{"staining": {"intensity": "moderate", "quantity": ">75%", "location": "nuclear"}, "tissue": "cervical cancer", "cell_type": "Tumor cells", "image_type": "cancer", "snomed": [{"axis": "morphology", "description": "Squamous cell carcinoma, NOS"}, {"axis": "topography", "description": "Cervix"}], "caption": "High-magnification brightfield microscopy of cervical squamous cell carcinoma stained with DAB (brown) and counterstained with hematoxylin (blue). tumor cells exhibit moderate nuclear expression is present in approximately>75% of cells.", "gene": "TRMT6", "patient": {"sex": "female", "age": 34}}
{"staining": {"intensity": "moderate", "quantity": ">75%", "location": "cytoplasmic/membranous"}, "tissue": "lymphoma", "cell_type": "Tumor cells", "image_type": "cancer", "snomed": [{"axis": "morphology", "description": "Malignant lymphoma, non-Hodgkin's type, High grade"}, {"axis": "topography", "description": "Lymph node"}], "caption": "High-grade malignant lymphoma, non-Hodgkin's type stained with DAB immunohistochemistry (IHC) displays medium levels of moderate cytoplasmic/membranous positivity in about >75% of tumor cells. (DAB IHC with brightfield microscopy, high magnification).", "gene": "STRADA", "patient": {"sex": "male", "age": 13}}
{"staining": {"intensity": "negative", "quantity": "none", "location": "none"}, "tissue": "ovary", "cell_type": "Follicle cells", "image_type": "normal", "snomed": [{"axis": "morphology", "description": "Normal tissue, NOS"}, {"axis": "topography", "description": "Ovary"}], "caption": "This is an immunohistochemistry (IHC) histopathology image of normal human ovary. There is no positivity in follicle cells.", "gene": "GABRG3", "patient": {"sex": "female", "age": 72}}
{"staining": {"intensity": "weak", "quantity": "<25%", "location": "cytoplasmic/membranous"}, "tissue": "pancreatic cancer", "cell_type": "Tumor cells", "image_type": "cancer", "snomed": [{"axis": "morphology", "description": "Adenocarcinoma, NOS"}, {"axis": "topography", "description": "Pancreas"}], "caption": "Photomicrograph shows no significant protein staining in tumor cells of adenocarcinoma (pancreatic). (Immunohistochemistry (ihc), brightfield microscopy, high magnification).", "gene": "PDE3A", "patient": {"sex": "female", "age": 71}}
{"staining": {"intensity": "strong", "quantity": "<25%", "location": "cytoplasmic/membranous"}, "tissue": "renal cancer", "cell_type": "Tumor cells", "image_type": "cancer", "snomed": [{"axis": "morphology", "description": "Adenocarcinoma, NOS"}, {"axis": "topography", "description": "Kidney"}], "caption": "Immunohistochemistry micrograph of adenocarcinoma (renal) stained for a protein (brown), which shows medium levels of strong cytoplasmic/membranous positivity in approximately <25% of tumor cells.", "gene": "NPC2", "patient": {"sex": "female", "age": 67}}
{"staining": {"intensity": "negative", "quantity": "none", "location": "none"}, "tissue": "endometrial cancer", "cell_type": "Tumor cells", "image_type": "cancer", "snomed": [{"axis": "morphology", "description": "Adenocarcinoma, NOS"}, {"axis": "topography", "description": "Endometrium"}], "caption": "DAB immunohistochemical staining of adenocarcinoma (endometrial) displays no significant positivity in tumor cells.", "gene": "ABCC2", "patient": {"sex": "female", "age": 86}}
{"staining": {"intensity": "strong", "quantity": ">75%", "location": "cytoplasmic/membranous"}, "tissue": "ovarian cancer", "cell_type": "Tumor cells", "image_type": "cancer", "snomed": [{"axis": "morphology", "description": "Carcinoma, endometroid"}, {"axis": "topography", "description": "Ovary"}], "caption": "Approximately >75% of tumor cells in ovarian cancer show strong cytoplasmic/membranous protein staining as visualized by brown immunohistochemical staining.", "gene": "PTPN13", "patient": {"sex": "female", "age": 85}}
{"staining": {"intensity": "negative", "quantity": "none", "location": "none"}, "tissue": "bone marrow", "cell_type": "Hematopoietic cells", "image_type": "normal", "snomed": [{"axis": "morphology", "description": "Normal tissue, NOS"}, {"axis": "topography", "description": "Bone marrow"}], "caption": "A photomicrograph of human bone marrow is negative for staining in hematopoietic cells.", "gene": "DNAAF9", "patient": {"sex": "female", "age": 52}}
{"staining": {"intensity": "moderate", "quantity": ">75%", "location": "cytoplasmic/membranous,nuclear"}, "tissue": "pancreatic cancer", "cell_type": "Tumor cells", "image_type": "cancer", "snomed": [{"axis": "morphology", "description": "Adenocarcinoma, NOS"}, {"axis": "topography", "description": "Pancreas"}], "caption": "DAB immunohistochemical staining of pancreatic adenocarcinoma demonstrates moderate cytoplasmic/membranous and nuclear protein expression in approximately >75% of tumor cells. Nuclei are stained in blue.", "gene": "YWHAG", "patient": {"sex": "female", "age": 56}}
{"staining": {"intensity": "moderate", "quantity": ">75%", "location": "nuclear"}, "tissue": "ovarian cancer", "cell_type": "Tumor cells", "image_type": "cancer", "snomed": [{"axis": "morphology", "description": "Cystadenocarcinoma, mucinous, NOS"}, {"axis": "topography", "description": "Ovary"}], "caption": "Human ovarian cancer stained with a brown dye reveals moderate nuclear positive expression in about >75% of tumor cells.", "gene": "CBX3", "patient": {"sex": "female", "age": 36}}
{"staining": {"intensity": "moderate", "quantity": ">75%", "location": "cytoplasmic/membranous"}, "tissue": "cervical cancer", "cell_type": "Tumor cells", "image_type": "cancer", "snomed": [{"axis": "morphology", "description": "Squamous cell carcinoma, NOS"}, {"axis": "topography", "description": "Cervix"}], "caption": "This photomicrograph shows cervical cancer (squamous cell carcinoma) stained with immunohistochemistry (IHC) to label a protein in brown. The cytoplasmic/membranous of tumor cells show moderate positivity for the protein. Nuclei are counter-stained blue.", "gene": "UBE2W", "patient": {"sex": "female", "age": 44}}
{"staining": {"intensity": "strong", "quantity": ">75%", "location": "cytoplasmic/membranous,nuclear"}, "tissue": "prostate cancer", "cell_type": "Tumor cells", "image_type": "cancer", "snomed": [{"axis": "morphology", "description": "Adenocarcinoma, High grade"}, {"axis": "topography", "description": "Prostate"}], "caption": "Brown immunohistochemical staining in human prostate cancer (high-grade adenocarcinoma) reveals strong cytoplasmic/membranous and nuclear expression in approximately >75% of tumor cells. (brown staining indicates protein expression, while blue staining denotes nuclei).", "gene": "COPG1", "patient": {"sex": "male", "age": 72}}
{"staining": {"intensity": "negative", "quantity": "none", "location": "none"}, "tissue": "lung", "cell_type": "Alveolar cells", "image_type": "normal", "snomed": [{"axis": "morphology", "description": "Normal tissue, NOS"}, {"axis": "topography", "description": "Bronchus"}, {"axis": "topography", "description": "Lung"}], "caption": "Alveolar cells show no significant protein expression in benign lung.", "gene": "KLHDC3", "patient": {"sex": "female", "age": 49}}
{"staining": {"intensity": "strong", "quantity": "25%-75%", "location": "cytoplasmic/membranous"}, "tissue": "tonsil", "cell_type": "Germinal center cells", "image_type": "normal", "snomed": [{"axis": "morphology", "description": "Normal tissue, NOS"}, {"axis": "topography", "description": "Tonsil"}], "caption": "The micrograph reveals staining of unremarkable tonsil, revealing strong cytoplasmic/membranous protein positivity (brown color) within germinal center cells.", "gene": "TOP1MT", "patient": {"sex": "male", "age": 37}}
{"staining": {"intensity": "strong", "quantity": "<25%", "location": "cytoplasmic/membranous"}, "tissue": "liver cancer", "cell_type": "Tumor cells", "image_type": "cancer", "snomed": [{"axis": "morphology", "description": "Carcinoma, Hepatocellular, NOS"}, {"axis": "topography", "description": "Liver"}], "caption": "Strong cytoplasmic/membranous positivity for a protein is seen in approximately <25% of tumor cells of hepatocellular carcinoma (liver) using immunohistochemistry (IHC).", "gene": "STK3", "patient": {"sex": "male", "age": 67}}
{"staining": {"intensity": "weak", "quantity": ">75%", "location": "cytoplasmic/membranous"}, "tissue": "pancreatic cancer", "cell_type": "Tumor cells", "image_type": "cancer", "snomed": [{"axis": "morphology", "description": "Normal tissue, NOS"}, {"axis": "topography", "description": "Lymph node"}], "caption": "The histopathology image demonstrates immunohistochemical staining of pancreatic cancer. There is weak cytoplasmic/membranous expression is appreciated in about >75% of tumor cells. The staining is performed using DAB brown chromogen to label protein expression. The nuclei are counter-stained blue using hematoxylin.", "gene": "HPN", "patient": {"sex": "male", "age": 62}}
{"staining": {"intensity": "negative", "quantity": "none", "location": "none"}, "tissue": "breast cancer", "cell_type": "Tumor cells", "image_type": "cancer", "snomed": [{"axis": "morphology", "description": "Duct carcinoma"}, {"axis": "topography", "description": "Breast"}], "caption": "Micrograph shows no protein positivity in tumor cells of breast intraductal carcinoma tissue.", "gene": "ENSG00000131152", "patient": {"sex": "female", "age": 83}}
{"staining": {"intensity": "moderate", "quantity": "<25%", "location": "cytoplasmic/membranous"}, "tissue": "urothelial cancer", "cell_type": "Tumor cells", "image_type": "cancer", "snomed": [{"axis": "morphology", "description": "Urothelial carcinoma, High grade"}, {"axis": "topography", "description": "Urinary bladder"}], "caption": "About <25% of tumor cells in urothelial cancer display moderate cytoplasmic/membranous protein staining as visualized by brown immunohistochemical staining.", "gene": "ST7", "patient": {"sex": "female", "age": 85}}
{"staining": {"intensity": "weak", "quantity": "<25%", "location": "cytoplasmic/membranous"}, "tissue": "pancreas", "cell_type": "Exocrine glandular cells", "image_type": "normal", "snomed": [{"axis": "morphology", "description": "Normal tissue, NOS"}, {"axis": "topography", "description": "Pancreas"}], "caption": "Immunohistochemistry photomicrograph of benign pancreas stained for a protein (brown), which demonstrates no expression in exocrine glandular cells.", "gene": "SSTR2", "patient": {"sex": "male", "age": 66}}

**TASK REQUIREMENTS**
In the listing above, find the line with "cells show no" and the line with "micrograph reveals staining", then print exactly those lines and every line between them.

**ANSWER AREA**
{"staining": {"intensity": "negative", "quantity": "none", "location": "none"}, "tissue": "lung", "cell_type": "Alveolar cells", "image_type": "normal", "snomed": [{"axis": "morphology", "description": "Normal tissue, NOS"}, {"axis": "topography", "description": "Bronchus"}, {"axis": "topography", "description": "Lung"}], "caption": "Alveolar cells show no significant protein expression in benign lung.", "gene": "KLHDC3", "patient": {"sex": "female", "age": 49}}
{"staining": {"intensity": "strong", "quantity": "25%-75%", "location": "cytoplasmic/membranous"}, "tissue": "tonsil", "cell_type": "Germinal center cells", "image_type": "normal", "snomed": [{"axis": "morphology", "description": "Normal tissue, NOS"}, {"axis": "topography", "description": "Tonsil"}], "caption": "The micrograph reveals staining of unremarkable tonsil, revealing strong cytoplasmic/membranous protein positivity (brown color) within germinal center cells.", "gene": "TOP1MT", "patient": {"sex": "male", "age": 37}}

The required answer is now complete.